Signs of High-End Antique Furniture

Some are often left wondering why antiques are such highly valued pieces. What makes a table crafted from the sturdiest mahogany tree any different from those made from laminates and veneers? The answer may be obvious to a few people, but not all are aware of an antique’s real worth.

What Is An Antique?

The term antique is used rather loosely by the masses and often ends up reflecting the age of a person. To a teenager, for example, a cellular device from the late 1990s seems “antique,” while an adult might see antiques as the furniture or decorative piece they saw in the homes of their grandparents as a child.

In the simplest of terms, however, and according to the official definition issued by the United States Customs Service, antiques are collectibles that are at least 100 years old. They are valuable objects that represent a previous era or period in human society.

What Makes An Antique Expensive?

Things may slide in and out of fashion, but antiques are timeless. The answer to the question, “Why are antiques expensive?” may seem obvious at this point, but here is an in-depth write-up on why antique furniture is upscale in value. When you find an antique that meets these five criteria, you probably found something that’s already highly regarded and is likely to increase in value with age.

The Rarity

Many collectors have unique treasures in their collection. Some will have sentimental value or an emotional story attached to them, while others will be prized for their rarity. If an item is hard to get hold of, or better yet, if no one else has anything like it, then it’s almost certainly unique and has a higher value than similar mass-produced items.

How does one know if an item is rare? Here are a few of the attributes of a unique piece.

  • It’s one of a kind. If an item pales in comparison to others and possesses intricate designs that are incomparable, it may be something special. A one of a kind item is so difficult to come by that collectors go all out at auctions and antique stores just to get a hold of it.
  • It’s a remainder of an extensive collection. Some functional and highly delicate antiques were manufactured in large batches, but have become scarce through the years. Valuable pieces such as tea sets, crystal stemware, and porcelain dishes are examples of fine antiques.
  • It has an unusual size or shape. Some antiques are shaped unusually or have morphed into different shapes through years of use. Some examples of rarity include silver stuffing spoons used for stuffing a turkey, or marrow spoons used for scooping the marrow out of bones.

The Authenticity

It can be difficult to tell if an item is real or merely a duplicate of the original. Distinguishing truth from fiction is part of the mystery and fun behind antiques. As technology and the ability to reproduce items become more advanced, identifying authentic pieces has become more difficult. Here are a few of the characteristics of an authentic piece.
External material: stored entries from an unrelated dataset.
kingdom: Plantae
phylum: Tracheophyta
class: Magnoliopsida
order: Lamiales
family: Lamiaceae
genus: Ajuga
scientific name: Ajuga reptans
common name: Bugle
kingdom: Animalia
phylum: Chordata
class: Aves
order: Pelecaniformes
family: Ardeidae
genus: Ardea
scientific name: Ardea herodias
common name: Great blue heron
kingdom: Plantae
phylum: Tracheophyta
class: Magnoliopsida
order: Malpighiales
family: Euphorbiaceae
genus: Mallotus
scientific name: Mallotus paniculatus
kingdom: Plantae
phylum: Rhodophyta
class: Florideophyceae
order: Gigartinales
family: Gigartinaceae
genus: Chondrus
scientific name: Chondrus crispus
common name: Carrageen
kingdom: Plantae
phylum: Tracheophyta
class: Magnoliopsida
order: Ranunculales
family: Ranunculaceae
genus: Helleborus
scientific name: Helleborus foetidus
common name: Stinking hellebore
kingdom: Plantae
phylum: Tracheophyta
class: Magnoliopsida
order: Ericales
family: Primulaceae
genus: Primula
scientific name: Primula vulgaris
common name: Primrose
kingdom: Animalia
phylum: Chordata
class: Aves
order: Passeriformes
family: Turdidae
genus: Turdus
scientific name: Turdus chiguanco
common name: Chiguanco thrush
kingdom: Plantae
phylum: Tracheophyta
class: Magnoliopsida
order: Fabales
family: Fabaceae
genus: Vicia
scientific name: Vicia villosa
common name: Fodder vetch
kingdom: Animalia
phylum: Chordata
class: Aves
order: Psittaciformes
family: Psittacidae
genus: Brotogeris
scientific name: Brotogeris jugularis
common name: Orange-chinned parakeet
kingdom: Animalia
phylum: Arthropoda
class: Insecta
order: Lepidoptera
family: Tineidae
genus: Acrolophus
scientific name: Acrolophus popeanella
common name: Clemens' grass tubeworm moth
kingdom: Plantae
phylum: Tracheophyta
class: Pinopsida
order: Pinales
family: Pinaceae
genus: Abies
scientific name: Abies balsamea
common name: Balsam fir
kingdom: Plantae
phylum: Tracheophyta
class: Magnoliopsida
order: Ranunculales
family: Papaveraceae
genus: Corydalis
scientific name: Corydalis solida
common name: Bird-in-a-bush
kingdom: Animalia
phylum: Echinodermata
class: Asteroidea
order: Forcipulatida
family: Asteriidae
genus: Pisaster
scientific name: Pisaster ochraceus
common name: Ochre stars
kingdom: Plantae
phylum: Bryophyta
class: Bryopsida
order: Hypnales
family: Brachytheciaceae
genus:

Age. A decorative piece or furniture may look ancient, but there’s a possibility of it being built just a week ago. It’s relatively easy for masters of carpentry to recycle old wood and create a new piece of furniture.

Material. Copper and spelter are the impersonators of gold and bronze. Their real enemy is perspiration since natural body acids cause coppers and smelters to corrode on the surface of the metal, allowing their true colors to show. It’s also important to remember that gold and bronze colors can now come out of a spray bottle. Unlike the real deal, imitations can deteriorate as soon as you use them.

The Popularity

If the demand is high, people will pay top dollar to acquire a piece. In this technology-engulfed period, figuring out an item’s desirability is as easy as going online. Seeing how well particular antique costs and how much it sells at auctions is possible with a click of a button.

A perfect example of a popular antique is wisteria lamps made by Louis Comfort Tiffany. Each of his lamps contained hundreds of tiny glass pieces, and the process to complete one was extremely time-consuming. Because of its handmade attribute and unparalleled intricacy, people rave about its beauty and covet the artistry behind it.

The Aesthetic

An object’s aesthetic value is often a matter of personal taste, but some pieces of art and furniture have universal aesthetic appeal. Italian Majolica Pilgrim Bottles, known for their beauty and charm, are great examples of aesthetically pleasing rarities. Visiting art galleries and museums is another great way to see antiques that are considered aesthetically pleasing.

The Condition

In an ideal world, antique furniture would always be in mint condition. But people often forget that antiques have been around longer than we have, thus, the few imperfections that give them character. The following terms are commonly used to rate an antique according to its condition.

  • Mint condition. For furniture, mint condition implies that it suffered no repairs or missing pieces. It has no chips, cracks, and has its original finish.
  • Excellent condition. This condition imposes the probability of having repairs and restorations to maintain the item. An antique is still in excellent condition if the repair of chips and cracks on a wooden furniture are flawlessly untraceable.
  • Good condition. This condition implies that an item has gone through quite a bit and had a few battle scars to prove otherwise.
  • Damage affects the value of antique furniture in a variety of ways. A minor chip or crack on a 150-year-old mahogany table can significantly decrease its value. Anytime an antique sustains damage, its value depletes; but flawless repairs can often increase the market appeal of a rare, authentic, and desirable piece.

Owning an antique gives the buyer a feeling of being part of history. Having something that withstood the test of time and has been around for generations is remarkable. Understandably, antiques are very expensive because of their distinctive characteristics.